At times, those facts and figures can be overwhelming and leave us incapable of enacting positive change. Poetry, though, can help us move beyond our social paralysis to view the world in a more compassionate light.
“A poetic mindset is more useful than the kind of fact-based… or argument-based way we tend to approach problems culturally, even precisely the same ecological problems,” said On Being host Krista Tippet.
While science can describe the extent of global warming or categorize the countless species facing extinction due to human activities, poetry can reconnect our hearts to the world around us. Rilke’s poems have this kind of deep connection to the natural world—“You run like a herd of luminous deer, and I am dark, I am a forest.” But his poems are not just about nature; they encompass God, as well.
“He’s using image after image from the natural world to convey the mystery and the beauty and the relationship that we find in the sacred,” said Macy.
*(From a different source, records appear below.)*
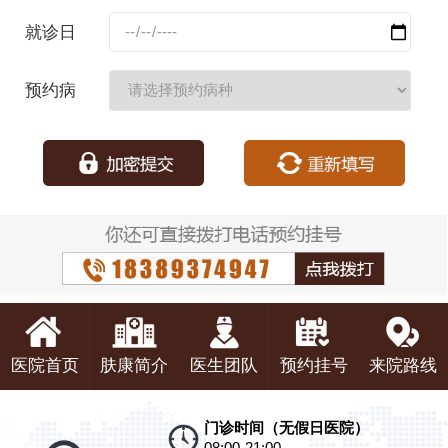
码：
就诊日
期：
预约病
种：
医院首页
肤康简介
医生团队
预约挂号
来院路线
门诊时间（无假日医院）
08:00-21:00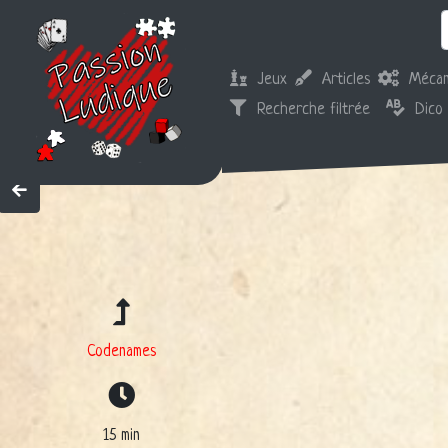
Jeux
Articles
Mécan
Recherche filtrée
Dico
Codenames
15 min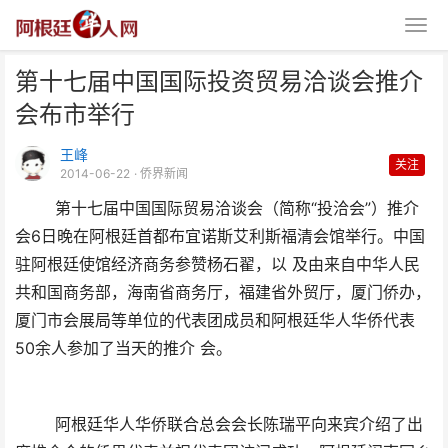
第十七届中国国际投资贸易洽谈会推介
会布市举行
王峰
关注
2014-06-22
· 侨界新闻
第十七届中国国际贸易洽谈会（简称“投洽会”）推介
第十七届中国国际投资贸易洽谈会
会6日晚在阿根廷首都布宜诺斯艾利斯福清会馆举行。中国
推介会布市举行
驻阿根廷使馆经济商务参赞杨石翟，以 及由来自中华人民
共和国商务部，海南省商务厅，福建省外贸厅，厦门侨办，
厦门市会展局等单位的代表团成员和阿根廷华人华侨代表
50余人参加了当天的推介 会。
阿根廷华人华侨联合总会会长陈瑞平向来宾介绍了出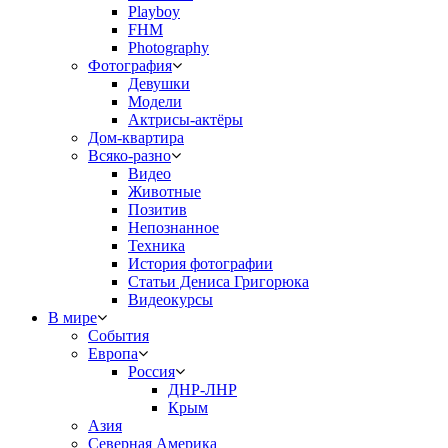
Playboy
FHM
Photography
Фотография
Девушки
Модели
Актрисы-актёры
Дом-квартира
Всяко-разно
Видео
Животные
Позитив
Непознанное
Техника
История фотографии
Статьи Дениса Григорюка
Видеокурсы
В мире
События
Европа
Россия
ДНР-ЛНР
Крым
Азия
Северная Америка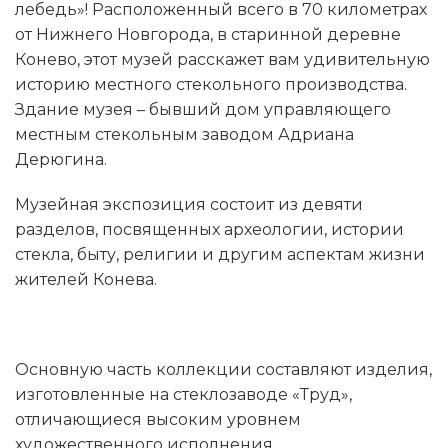
лебедь»! Расположенный всего в 70 километрах
от Нижнего Новгорода, в старинной деревне
Конево, этот музей расскажет вам удивительную
историю местного стекольного производства.
Здание музея – бывший дом управляющего
местным стекольным заводом Адриана
Дерюгина.
Музейная экспозиция состоит из девяти
разделов, посвященных археологии, истории
стекла, быту, религии и другим аспектам жизни
жителей Конева.
Основную часть коллекции составляют изделия,
изготовленные на стеклозаводе «Труд»,
отличающиеся высоким уровнем
художественного исполнения.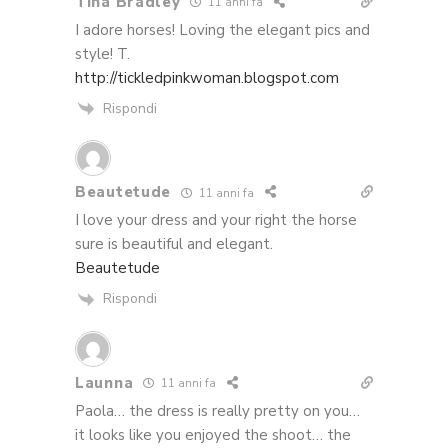
Tina Bradley
11 anni fa
I adore horses! Loving the elegant pics and
style! T.
http://tickledpinkwoman.blogspot.com
Rispondi
Beautetude
11 anni fa
I love your dress and your right the horse
sure is beautiful and elegant.
Beautetude
Rispondi
Launna
11 anni fa
Paola… the dress is really pretty on you…
it looks like you enjoyed the shoot… the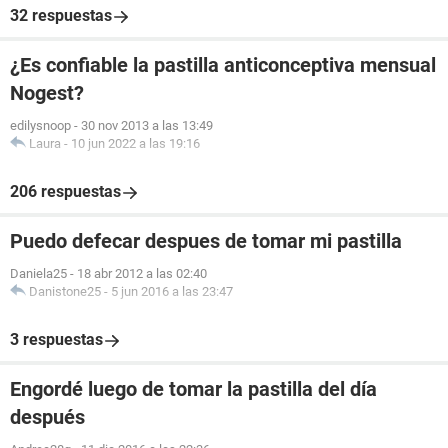
32 respuestas
¿Es confiable la pastilla anticonceptiva mensual
Nogest?
edilysnoop
-
30 nov 2013 a las 13:49
Laura
-
10 jun 2022 a las 19:16
206 respuestas
Puedo defecar despues de tomar mi pastilla
Daniela25
-
18 abr 2012 a las 02:40
Danistone25
-
5 jun 2016 a las 23:47
3 respuestas
Engordé luego de tomar la pastilla del día
después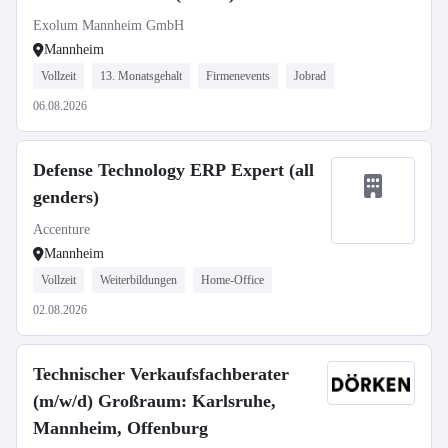
Exolum Mannheim GmbH
Mannheim
Vollzeit
13. Monatsgehalt
Firmenevents
Jobrad
06.08.2026
Defense Technology ERP Expert (all
genders)
Accenture
Mannheim
Vollzeit
Weiterbildungen
Home-Office
02.08.2026
Technischer Verkaufsfachberater
(m/w/d) Großraum: Karlsruhe,
Mannheim, Offenburg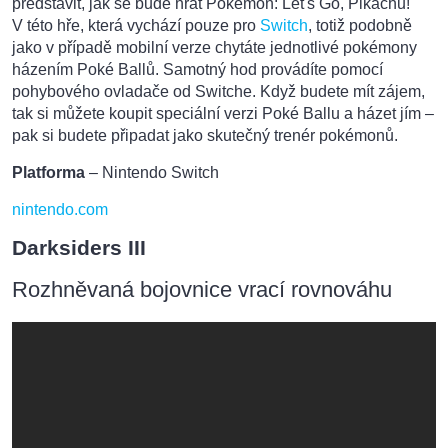
představit, jak se bude hrát Pokémon: Let's Go, Pikachu!
V této hře, která vychází pouze pro
Switch
, totiž podobně
jako v případě mobilní verze chytáte jednotlivé pokémony
házením Poké Ballů. Samotný hod provádíte pomocí
pohybového ovladače od Switche. Když budete mít zájem,
tak si můžete koupit speciální verzi Poké Ballu a házet jím –
pak si budete připadat jako skutečný trenér pokémonů.
Platforma
– Nintendo Switch
nintendo.com
Darksiders III
Rozhněvaná bojovnice vrací rovnováhu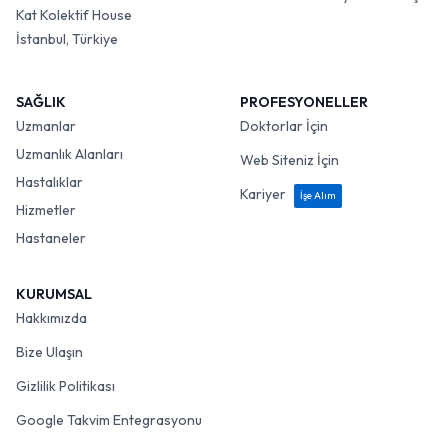
Kat Kolektif House
İstanbul, Türkiye
SAĞLIK
PROFESYONELLER
Uzmanlar
Doktorlar İçin
Uzmanlık Alanları
Web Siteniz İçin
Hastalıklar
Kariyer
İşe Alım
Hizmetler
Hastaneler
KURUMSAL
Hakkımızda
Bize Ulaşın
Gizlilik Politikası
Google Takvim Entegrasyonu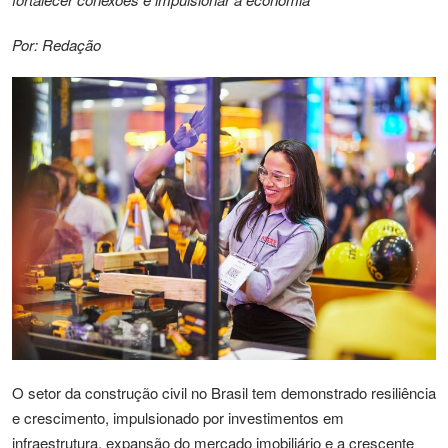
Por: Redação
O setor da construção civil no Brasil tem demonstrado resiliência
e crescimento, impulsionado por investimentos em
infraestrutura, expansão do mercado imobiliário e a crescente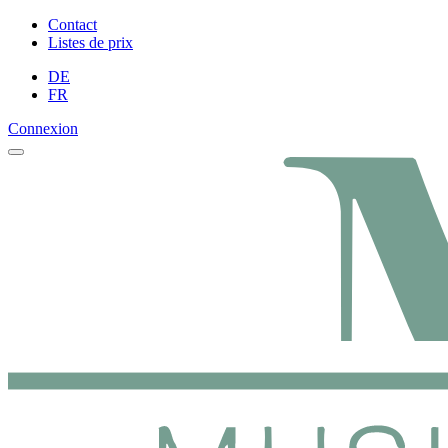
Contact
Listes de prix
DE
FR
Connexion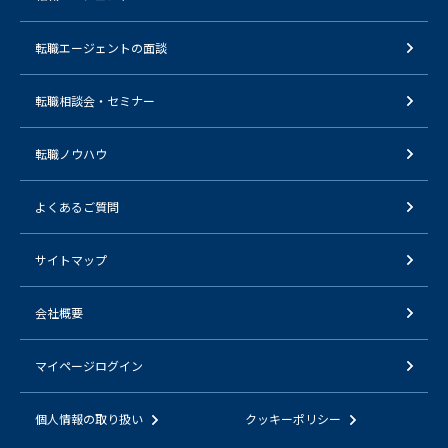
転職エージェントの面談
転職相談会・セミナー
転職ノウハウ
よくあるご質問
サイトマップ
会社概要
マイページログイン
個人情報の取り扱い
クッキーポリシー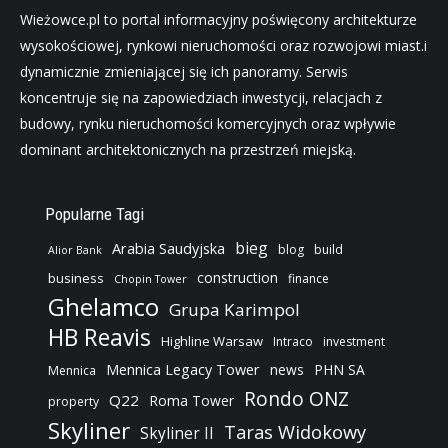
Wieżowce.pl to portal informacyjny poświęcony architekturze
wysokościowej, rynkowi nieruchomości oraz rozwojowi miast.i
dynamicznie zmieniającej się ich panoramy. Serwis
koncentruje się na zapowiedziach inwestycji, relacjach z
budowy, rynku nieruchomości komercyjnych oraz wpływie
dominant architektonicznych na przestrzeń miejską.
Popularne Tagi
bieg
Arabia Saudyjska
blog
build
Alior Bank
construction
business
finance
Chopin Tower
Ghelamco
Grupa Karimpol
HB Reavis
Highline Warsaw
Intraco
investment
Mennica Legacy Tower
news
PHN SA
Mennica
Rondo ONZ
Q22
Roma Tower
property
Skyliner
Taras Widokowy
Skyliner II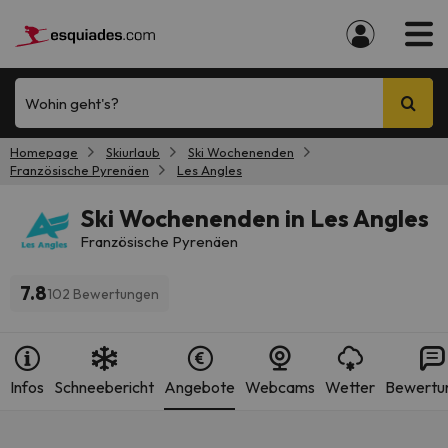
Wohin geht's?
Homepage
Skiurlaub
Ski Wochenenden
Französische Pyrenäen
Les Angles
Ski Wochenenden in Les Angles
Französische Pyrenäen
7.8
102 Bewertungen
Infos
Schneebericht
Angebote
Webcams
Wetter
Bewertu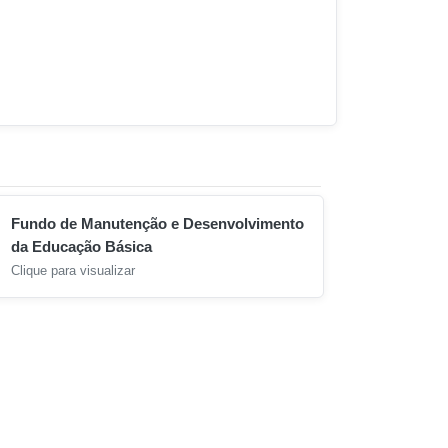
Fundo de Manutenção e Desenvolvimento
da Educação Básica
Clique para visualizar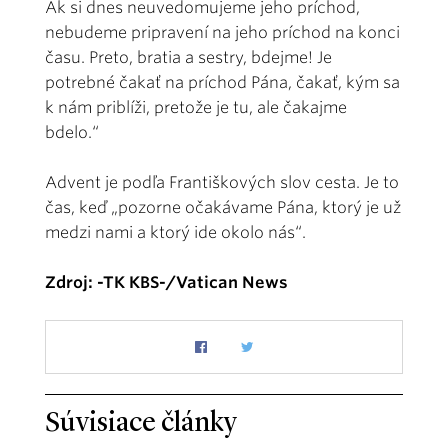
Ak si dnes neuvedomujeme jeho príchod,
nebudeme pripravení na jeho príchod na konci
času. Preto, bratia a sestry, bdejme! Je
potrebné čakať na príchod Pána, čakať, kým sa
k nám priblíži, pretože je tu, ale čakajme
bdelo.“
Advent je podľa Františkových slov cesta. Je to
čas, keď „pozorne očakávame Pána, ktorý je už
medzi nami a ktorý ide okolo nás“.
Zdroj: -TK KBS-/Vatican News
Súvisiace články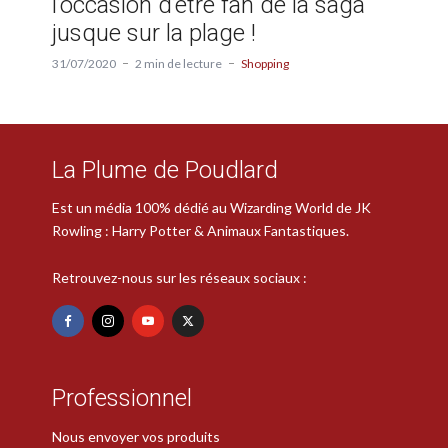
l’occasion d’être fan de la saga
jusque sur la plage !
31/07/2020
2 min de lecture
Shopping
La Plume de Poudlard
Est un média 100% dédié au Wizarding World de JK
Rowling : Harry Potter & Animaux Fantastiques.
Retrouvez-nous sur les réseaux sociaux :
Professionnel
Nous envoyer vos produits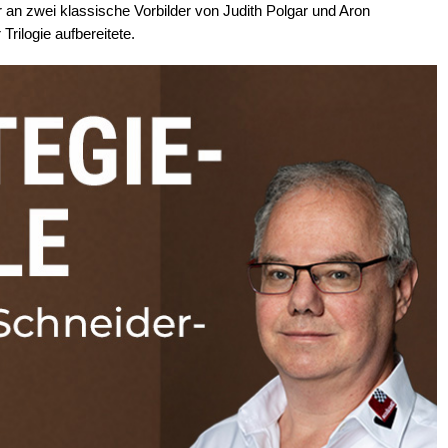
r an zwei klassische Vorbilder von Judith Polgar und Aron
Trilogie aufbereitete.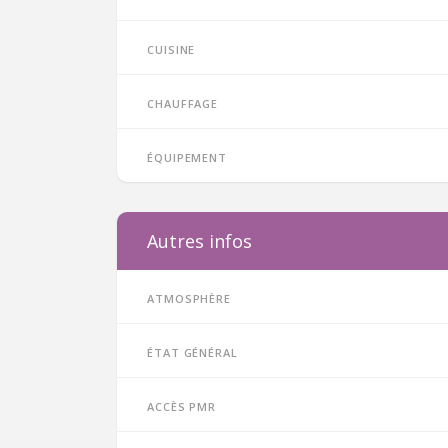
Cuisine
Chauffage
Équipement
Autres infos
Atmosphère
État général
Accès PMR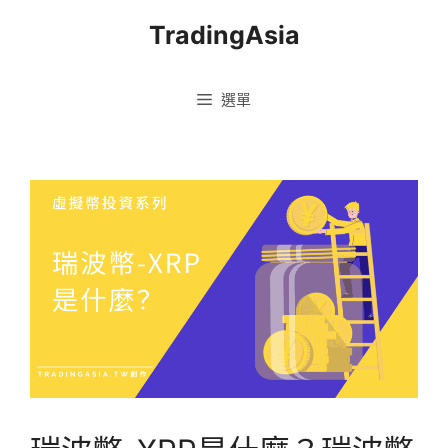
跳
TradingAsia
至
主
要
選單
內
容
As the natural world nears a tipping point, Macy finds that a shift in society is already occurring. This transition is paralleled by earlier world-altering changes captured in Rilke’s poetry. “The great turning is a revolution that is underway,” said Macy, “the transition to a life-sustaining society.” This will include shifts in how we take care of the land, generate energy, produce our food, and measure prosperity and wealth.
We cannot know which way the future will turn, or which path our society will take the world down, but poetry can carry us forward. It can empower us to look at the world with compassion, even as we face our fear of the pain that we have already caused the Earth. We only have to make ourselves available to what Macy calls the “song that wants to sing itself through us.”
“Maybe the song that is to be sung through us is the most beautiful requiem for an irreplaceable planet,” said Macy, “or maybe it’s a song of joyous rebirth as we create a new culture that doesn’t destroy its world.”
Through the empty branches the sky remains.
It is what you have. Be earth now, and evensong. Be the ground lying under that sky. Be modest now, like a thing ripened until it is real, so that he who began it all can feel you when he reaches for you.